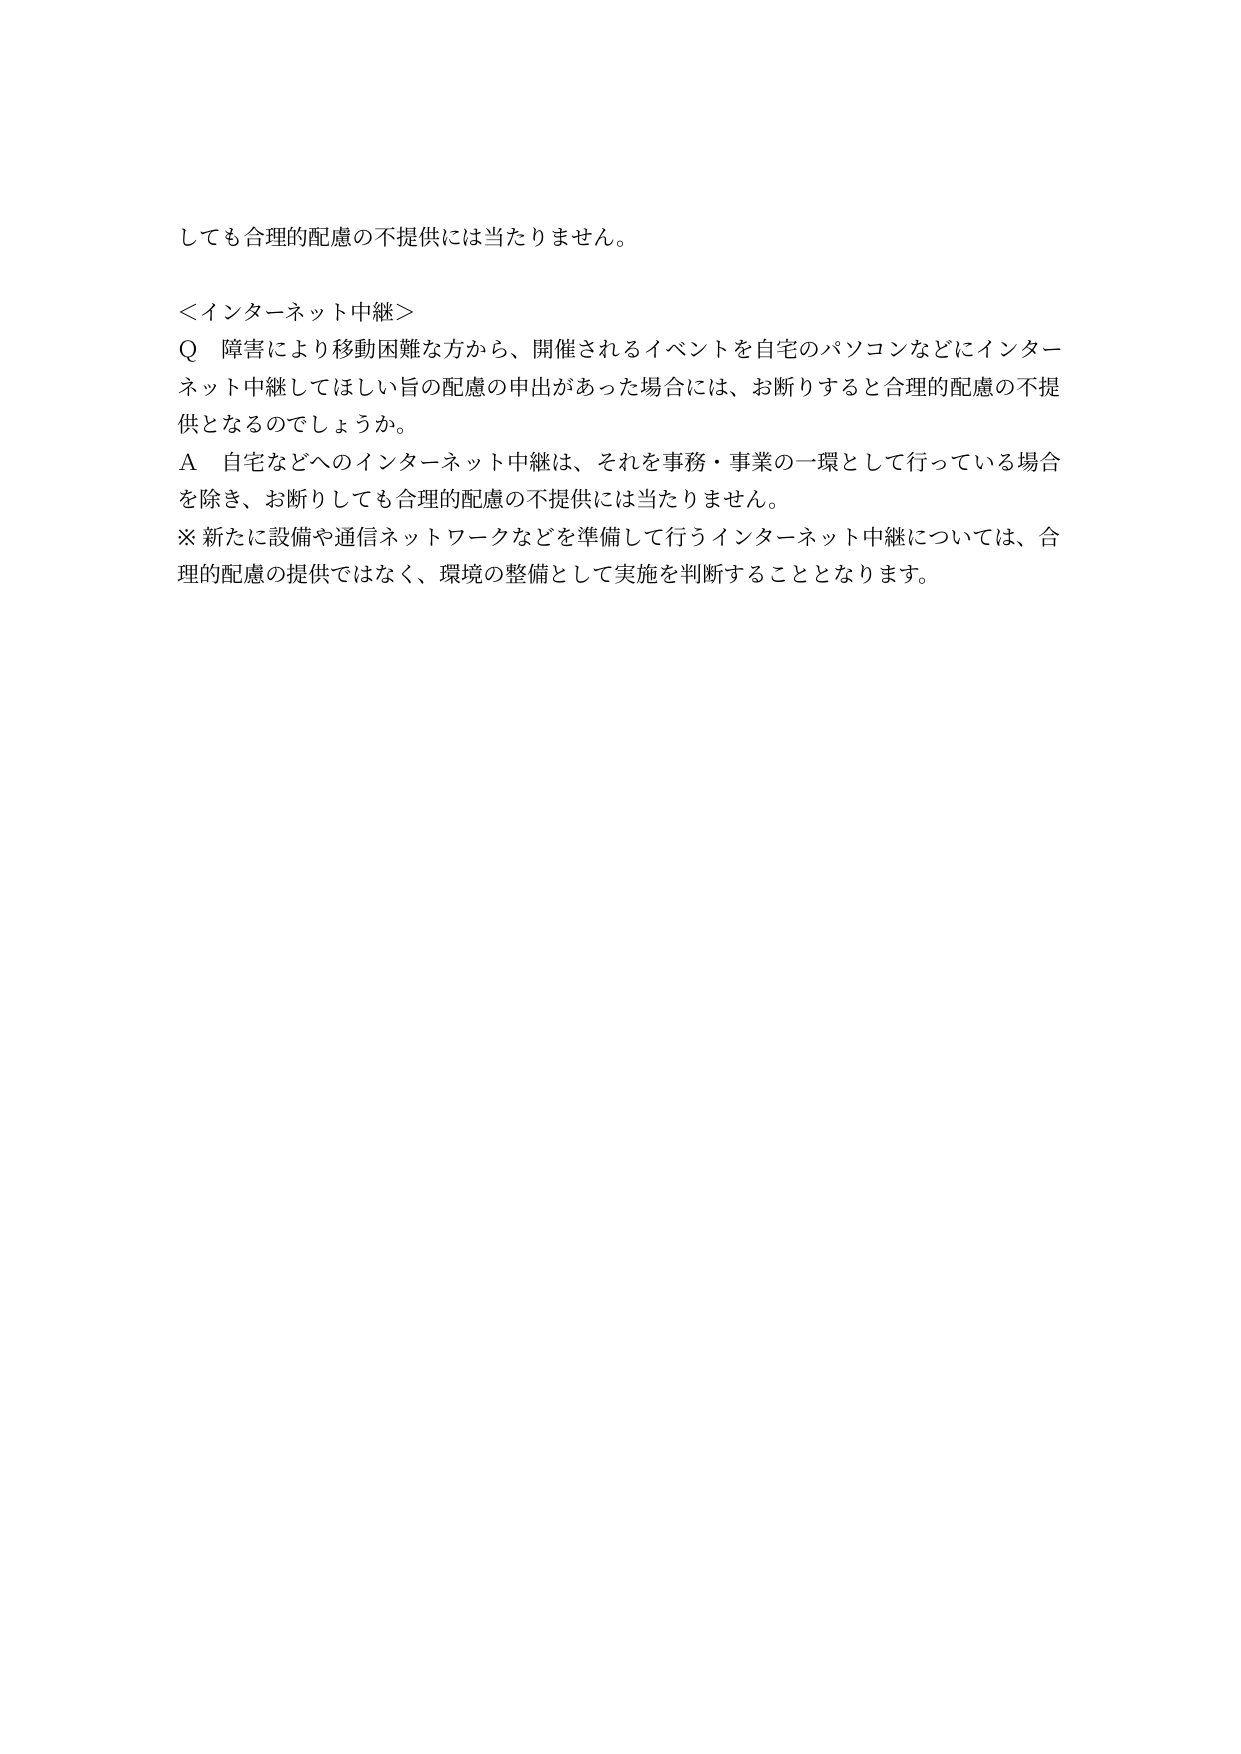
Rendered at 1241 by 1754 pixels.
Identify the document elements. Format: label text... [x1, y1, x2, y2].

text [177, 217, 1063, 254]
text ※ 新たに設備や通信ネットワークなどを準備して行うインターネット中継については、合理的配慮の提供ではなく、環境の整備として実施を判断することとなります。 [177, 517, 1063, 592]
text Ａ 自宅などへのインターネット中継は、それを事務・事業の一環として行っている場合を除き、お断りしても合理的配慮の不提供には当たりません。 [177, 442, 1063, 517]
text Ｑ 障害により移動困難な方から、開催されるイベントを自宅のパソコンなどにインターネット中継してほしい旨の配慮の申出があった場合には、お断りすると合理的配慮の不提供となるのでしょうか。 [177, 329, 1063, 442]
text ＜インターネット中継＞ [177, 292, 1063, 329]
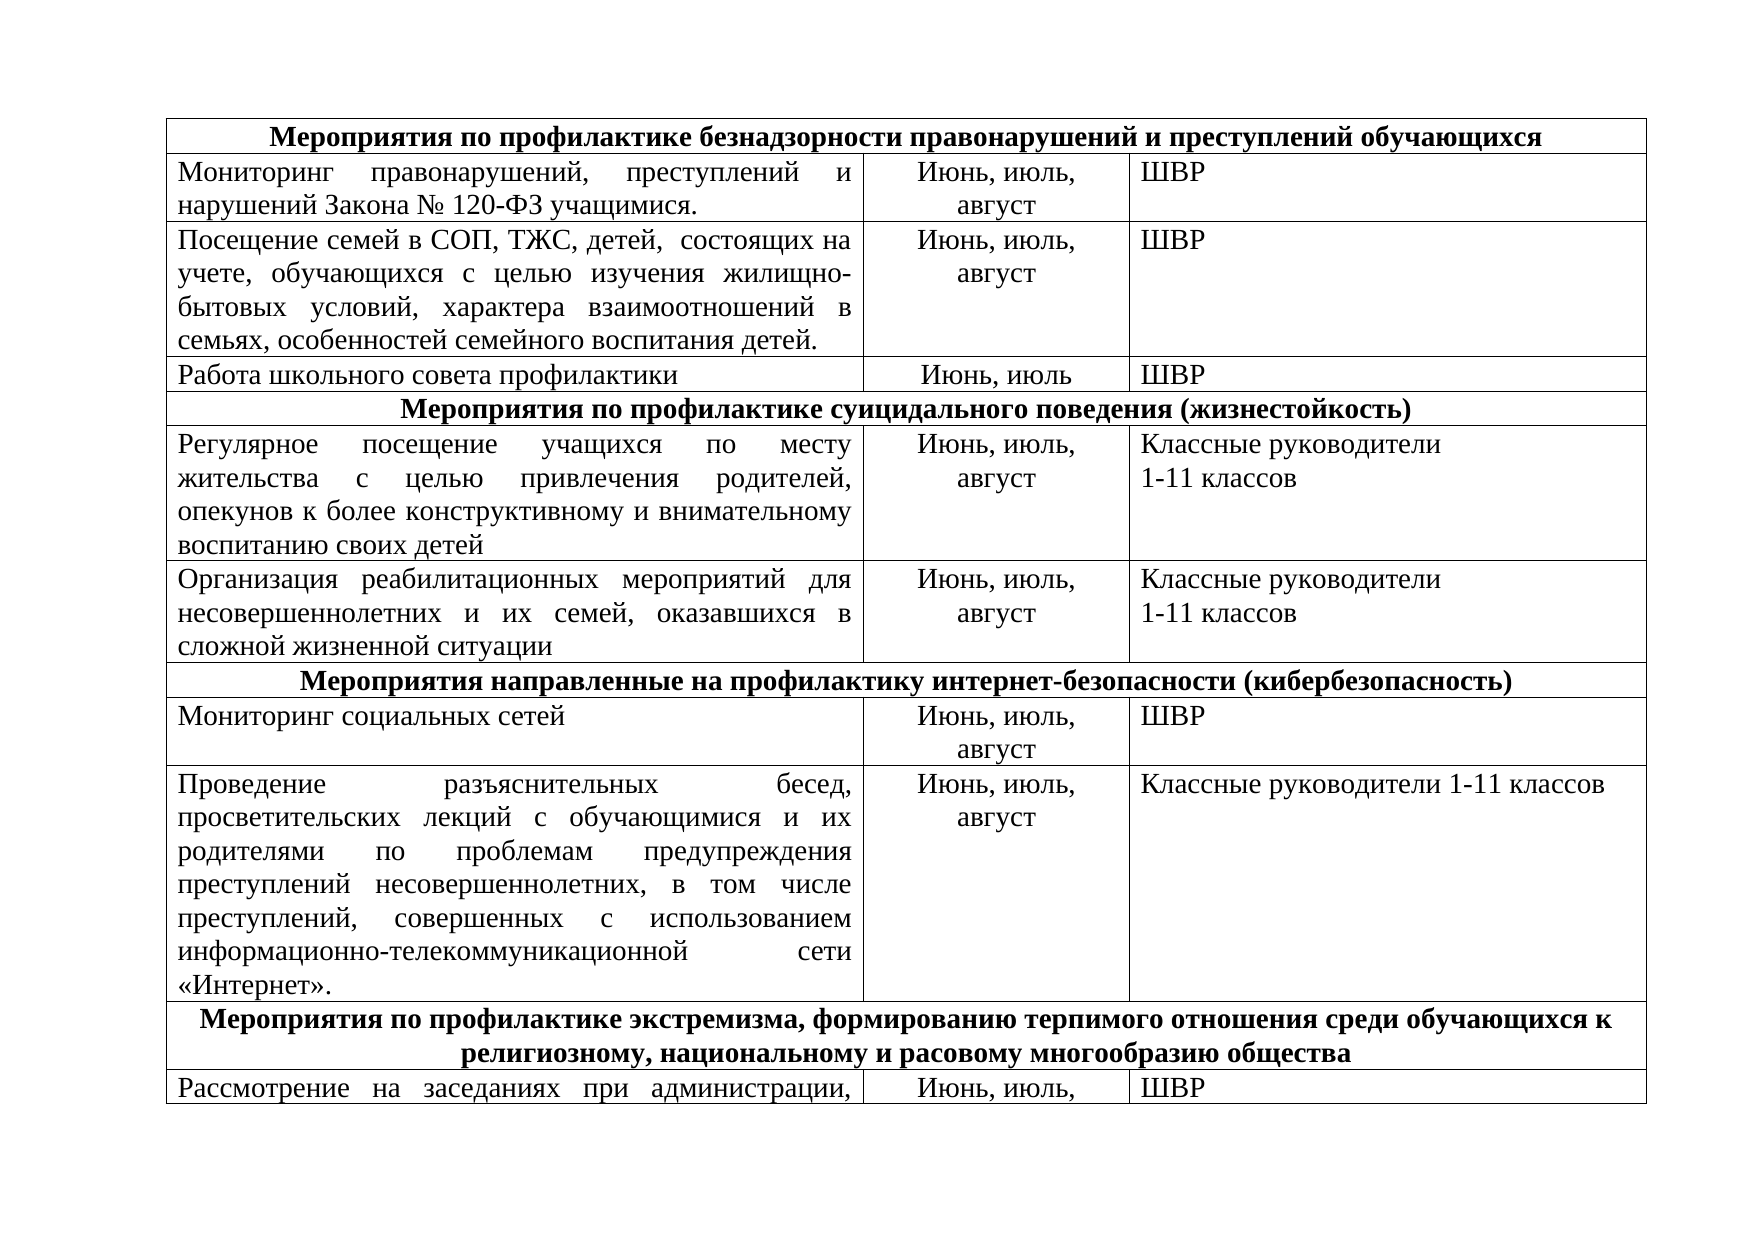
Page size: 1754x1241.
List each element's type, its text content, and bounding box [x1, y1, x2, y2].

table_cell Июнь, июль, август [864, 1070, 1129, 1103]
table_cell Мероприятия по профилактике экстремизма, формированию терпимого отношения среди обучающихся к религиозному, национальному и расовому многообразию общества [167, 1002, 1646, 1069]
table_cell Проведение разъяснительных бесед, просветительских лекций с обучающимися и их родителями по проблемам предупреждения преступлений несовершеннолетних, в том числе преступлений, совершенных с использованием информационно-телекоммуникационной сети «Интернет». [167, 766, 863, 1001]
table_cell Мониторинг правонарушений, преступлений и нарушений Закона № 120-ФЗ учащимися. [167, 154, 863, 221]
table_cell Посещение семей в СОП, ТЖС, детей, состоящих на учете, обучающихся с целью изучения жилищно-бытовых условий, характера взаимоотношений в семьях, особенностей семейного воспитания детей. [167, 222, 863, 356]
table_cell Июнь, июль, август [864, 222, 1129, 356]
table_cell Регулярное посещение учащихся по месту жительства с целью привлечения родителей, опекунов к более конструктивному и внимательному воспитанию своих детей [167, 426, 863, 560]
table_cell ШВР [1130, 698, 1646, 765]
table_cell Классные руководители 1-11 классов [1130, 561, 1646, 662]
table_cell Июнь, июль, август [864, 426, 1129, 560]
table_cell Июнь, июль, август [864, 698, 1129, 765]
table_cell Работа школьного совета профилактики [167, 357, 863, 391]
table_cell Мониторинг социальных сетей [167, 698, 863, 765]
table_cell ШВР [1130, 154, 1646, 221]
table_cell ШВР [1130, 222, 1646, 356]
table_cell ШВР [1130, 357, 1646, 391]
table_cell Июнь, июль, август [864, 561, 1129, 662]
table_cell Мероприятия по профилактике безнадзорности правонарушений и преступлений обучающихся [167, 119, 1646, 153]
table_cell Июнь, июль, август [864, 766, 1129, 1001]
table_cell Мероприятия направленные на профилактику интернет-безопасности (кибербезопасность) [167, 663, 1646, 697]
table_cell ШВР [1130, 1070, 1646, 1103]
table_cell Организация реабилитационных мероприятий для несовершеннолетних и их семей, оказавшихся в сложной жизненной ситуации [167, 561, 863, 662]
table_cell Классные руководители 1-11 классов [1130, 766, 1646, 1001]
table_cell Классные руководители 1-11 классов [1130, 426, 1646, 560]
table_cell Июнь, июль [864, 357, 1129, 391]
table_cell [167, 1070, 863, 1103]
table_cell Июнь, июль, август [864, 154, 1129, 221]
table_cell Мероприятия по профилактике суицидального поведения (жизнестойкость) [167, 392, 1646, 425]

▶ Problem to solve
No picture belongs in the copy. Print every entry above exactly as it stands.

▶ Finished exercise
Rendered at 1241 by 1754 pixels.
Identify the document elements. Format: label text... [x1, y1, x2, y2].

text [177, 217, 1063, 254]
text ※ 新たに設備や通信ネットワークなどを準備して行うインターネット中継については、合理的配慮の提供ではなく、環境の整備として実施を判断することとなります。 [177, 517, 1063, 592]
text Ａ 自宅などへのインターネット中継は、それを事務・事業の一環として行っている場合を除き、お断りしても合理的配慮の不提供には当たりません。 [177, 442, 1063, 517]
text Ｑ 障害により移動困難な方から、開催されるイベントを自宅のパソコンなどにインターネット中継してほしい旨の配慮の申出があった場合には、お断りすると合理的配慮の不提供となるのでしょうか。 [177, 329, 1063, 442]
text ＜インターネット中継＞ [177, 292, 1063, 329]
Page size: 1754x1241.
List each element's type, its text content, and bounding box [x1, y1, x2, y2].

table_cell Июнь, июль, август [864, 1070, 1129, 1103]
table_cell Мероприятия по профилактике экстремизма, формированию терпимого отношения среди обучающихся к религиозному, национальному и расовому многообразию общества [167, 1002, 1646, 1069]
table_cell Проведение разъяснительных бесед, просветительских лекций с обучающимися и их родителями по проблемам предупреждения преступлений несовершеннолетних, в том числе преступлений, совершенных с использованием информационно-телекоммуникационной сети «Интернет». [167, 766, 863, 1001]
table_cell Мониторинг правонарушений, преступлений и нарушений Закона № 120-ФЗ учащимися. [167, 154, 863, 221]
table_cell Посещение семей в СОП, ТЖС, детей, состоящих на учете, обучающихся с целью изучения жилищно-бытовых условий, характера взаимоотношений в семьях, особенностей семейного воспитания детей. [167, 222, 863, 356]
table_cell Июнь, июль, август [864, 222, 1129, 356]
table_cell Регулярное посещение учащихся по месту жительства с целью привлечения родителей, опекунов к более конструктивному и внимательному воспитанию своих детей [167, 426, 863, 560]
table_cell ШВР [1130, 698, 1646, 765]
table_cell Классные руководители 1-11 классов [1130, 561, 1646, 662]
table_cell Июнь, июль, август [864, 426, 1129, 560]
table_cell Июнь, июль, август [864, 698, 1129, 765]
table_cell Работа школьного совета профилактики [167, 357, 863, 391]
table_cell Мониторинг социальных сетей [167, 698, 863, 765]
table_cell ШВР [1130, 154, 1646, 221]
table_cell ШВР [1130, 222, 1646, 356]
table_cell ШВР [1130, 357, 1646, 391]
table_cell Июнь, июль, август [864, 561, 1129, 662]
table_cell Мероприятия по профилактике безнадзорности правонарушений и преступлений обучающихся [167, 119, 1646, 153]
table_cell Июнь, июль, август [864, 766, 1129, 1001]
table_cell Мероприятия направленные на профилактику интернет-безопасности (кибербезопасность) [167, 663, 1646, 697]
table_cell ШВР [1130, 1070, 1646, 1103]
table_cell Организация реабилитационных мероприятий для несовершеннолетних и их семей, оказавшихся в сложной жизненной ситуации [167, 561, 863, 662]
table_cell Классные руководители 1-11 классов [1130, 766, 1646, 1001]
table_cell Классные руководители 1-11 классов [1130, 426, 1646, 560]
table_cell Июнь, июль [864, 357, 1129, 391]
table_cell [167, 1070, 863, 1103]
table_cell Июнь, июль, август [864, 154, 1129, 221]
table_cell Мероприятия по профилактике суицидального поведения (жизнестойкость) [167, 392, 1646, 425]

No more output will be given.